The story picks up again in the port town of Trond, where Jalan and the two Vikings Snorri and Tuttugu have spent the winter after their harrowing journey to the Black Fort. But as the ice retreats, Snorri grows restless to be on the move again, driven by his personal mission to bring his slain wife and children back to the world of the living. He holds Loki’s Key, a magical key said to have the power to open any lock – even the one on death’s door.
But such a powerful item attracts its fair share of attention. Others seek Loki’s Key, including the Dead King, agent of the Lady Blue who has sent her assassins, necromancers and armies of undead to dog Jalan and his companions every step of the way in her war against the Red Queen, Jalan’s indomitable grandmother. In this field full of power players, Jalan and Snorri suspect that the two of them are merely lowly pawns on a game board, yet they do what they must, even if it means heading knowingly into danger.

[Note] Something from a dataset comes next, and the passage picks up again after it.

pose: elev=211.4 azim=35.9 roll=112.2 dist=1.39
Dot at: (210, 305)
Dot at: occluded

Consequently, I watched as the story barreled forth with both the inevitability and heart-stopping rush of a runaway tank. I could not peel my eyes away. As our adventurers travel south towards their goal, they pick up two more companions – a witch named Kara and an orphan boy named Hennan – to complete their party and join the quest. Their motivations range from ambition to loyalty, with the exception of Jalan, who was unwillingly bound to Snorri’s fate since the very beginning (even as he keeps telling himself he’s only along for the ride to escape massive gambling debts and the legions of angry brothers, fathers, and husbands of the women he’s bedded back home).
Many reviewers have contrasted Jalan to Jorg Ancrath, the protagonist of Mark Lawrence’s Broken Empire trilogy, stating that the two of them are completely different. That’s because they really are, but in this book, I began to see some similarities, not least of all is that fact they are actually both quite disgusting and despicable human beings, just in different ways. That didn’t stop me from enjoying Jalan’s character though, embracing him in a way that I never managed with Jorg. Prince of Fools was an aptly named first novel because Jal is a fool indeed, albeit a very charming, lovable one. He’s the best kind of protagonist; for all his unsportsmanlike behaviors, Jalan’s internal dialogue provides an endless amount of entertainment. This series maintains its much lighter, more humorous tone because of it.
At first, I was convinced that Jal wasn’t going to change, that he would remain the kind of rakish, dandy self-serving cad who would throw a woman into the path of an angry horde or use a child as a human shield (both of which he considered doing in the course of this story. Seriously, I never want to find myself in a position where I’d have to depend on someone like him to have my back). But Lawrence is a master of characterization. We do get to see growth in Jalan, a gradual and thoughtful journey that sees him maturing and growing more courageous (well, to a point, of course – this is Jal we’re talking about). We witness a change in Snorri at the same time as well, though he’s lost a bit of his fire in his case, burdened by what happened to his family and the knowledge of what he must do. I found a great irony in this, since the Viking is the light-sworn one where Jalan is the dark, and yet we see the prince become enlightened while the Viking retreats into his gloom. Regardless of how I took to these changes, I was amazed to see how incredibly well these two characters evolved, and yet they still continue to play off each other very well. Bringing Tuttugu, Kara and Hennan into the fold did nothing to throw off the momentum, and instead added a boatload of new and exciting dynamics.
The Liar’s Key is the kind of sequel every reader dreams about. The story is riveting and superbly well-constructed, just one reason why Mark Lawrence’s writing is such a force to be reckoned with. A pure blend of dark magic and adventure, this book launches Jalan’s saga to a whole new level. It unlocks a whole slew of secrets from his past, raising the stakes for everyone involved. Perhaps my only quibble is the ending and how fast we blew through it, but that’s not even really a true quibble because even now I suspect I only felt this way because I was enjoying myself so much I didn’t want it to be over. I have to say I felt that cruel cliffhanger like a punch in the gut, but now I simply cannot wait until the third book comes out.